Given task =>
Reproduce verbatim the stretch of the records from the line containing "Wrap output in" through the end of the records, including both ends.

START Raw records

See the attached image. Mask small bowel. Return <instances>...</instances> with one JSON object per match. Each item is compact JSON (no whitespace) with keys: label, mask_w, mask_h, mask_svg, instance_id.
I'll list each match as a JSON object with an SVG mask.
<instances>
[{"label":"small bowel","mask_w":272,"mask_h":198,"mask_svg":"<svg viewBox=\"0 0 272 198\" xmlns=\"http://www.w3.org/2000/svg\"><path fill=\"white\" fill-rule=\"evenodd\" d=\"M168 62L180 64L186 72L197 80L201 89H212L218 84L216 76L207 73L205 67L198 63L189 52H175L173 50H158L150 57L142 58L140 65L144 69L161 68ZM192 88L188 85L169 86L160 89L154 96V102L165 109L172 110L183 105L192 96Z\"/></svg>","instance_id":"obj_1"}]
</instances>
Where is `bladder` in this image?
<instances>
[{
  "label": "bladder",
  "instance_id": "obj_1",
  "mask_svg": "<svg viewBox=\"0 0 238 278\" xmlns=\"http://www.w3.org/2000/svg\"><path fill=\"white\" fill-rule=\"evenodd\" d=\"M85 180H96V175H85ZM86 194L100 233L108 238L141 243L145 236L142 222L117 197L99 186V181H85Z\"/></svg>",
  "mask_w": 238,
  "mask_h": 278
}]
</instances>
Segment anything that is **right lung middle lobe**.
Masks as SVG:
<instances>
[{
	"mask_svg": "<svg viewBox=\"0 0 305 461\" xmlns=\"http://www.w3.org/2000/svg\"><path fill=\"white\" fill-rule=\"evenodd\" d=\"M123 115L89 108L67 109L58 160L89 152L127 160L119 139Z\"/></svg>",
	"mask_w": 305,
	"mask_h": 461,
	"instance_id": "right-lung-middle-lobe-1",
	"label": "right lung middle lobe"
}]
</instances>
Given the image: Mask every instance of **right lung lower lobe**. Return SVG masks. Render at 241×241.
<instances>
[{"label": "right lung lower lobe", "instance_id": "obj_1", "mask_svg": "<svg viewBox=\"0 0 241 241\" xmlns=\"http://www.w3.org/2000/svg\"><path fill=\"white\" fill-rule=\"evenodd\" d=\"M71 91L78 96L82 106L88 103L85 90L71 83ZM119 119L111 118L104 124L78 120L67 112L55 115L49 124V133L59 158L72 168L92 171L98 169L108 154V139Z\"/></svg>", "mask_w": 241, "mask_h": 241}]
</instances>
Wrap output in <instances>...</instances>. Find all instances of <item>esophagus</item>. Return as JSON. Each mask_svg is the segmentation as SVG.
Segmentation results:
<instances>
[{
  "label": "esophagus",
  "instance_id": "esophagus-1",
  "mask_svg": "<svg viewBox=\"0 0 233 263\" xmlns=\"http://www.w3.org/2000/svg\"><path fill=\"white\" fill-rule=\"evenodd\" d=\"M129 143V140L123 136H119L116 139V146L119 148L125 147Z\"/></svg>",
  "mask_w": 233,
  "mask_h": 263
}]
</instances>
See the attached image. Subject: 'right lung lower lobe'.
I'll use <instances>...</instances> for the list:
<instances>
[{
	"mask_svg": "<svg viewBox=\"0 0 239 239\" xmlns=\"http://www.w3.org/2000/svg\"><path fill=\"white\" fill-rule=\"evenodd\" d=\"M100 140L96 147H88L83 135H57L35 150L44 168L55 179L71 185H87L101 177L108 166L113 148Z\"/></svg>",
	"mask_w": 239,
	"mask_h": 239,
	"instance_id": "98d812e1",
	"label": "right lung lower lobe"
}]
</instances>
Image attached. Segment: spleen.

END Raw records

The completed task =>
Wrap output in <instances>...</instances>. Find all instances of <item>esophagus</item>. Return as JSON. Each mask_svg is the segmentation as SVG.
Segmentation results:
<instances>
[{
  "label": "esophagus",
  "instance_id": "esophagus-1",
  "mask_svg": "<svg viewBox=\"0 0 233 263\" xmlns=\"http://www.w3.org/2000/svg\"><path fill=\"white\" fill-rule=\"evenodd\" d=\"M129 143V140L123 136H119L116 139V146L119 148L125 147Z\"/></svg>",
  "mask_w": 233,
  "mask_h": 263
}]
</instances>
See the attached image. Subject: 'right lung lower lobe'.
I'll use <instances>...</instances> for the list:
<instances>
[{
	"mask_svg": "<svg viewBox=\"0 0 239 239\" xmlns=\"http://www.w3.org/2000/svg\"><path fill=\"white\" fill-rule=\"evenodd\" d=\"M100 140L96 147H88L83 135H57L35 150L44 168L55 179L71 185H87L101 177L108 166L113 148Z\"/></svg>",
	"mask_w": 239,
	"mask_h": 239,
	"instance_id": "98d812e1",
	"label": "right lung lower lobe"
}]
</instances>
Image attached. Segment: spleen.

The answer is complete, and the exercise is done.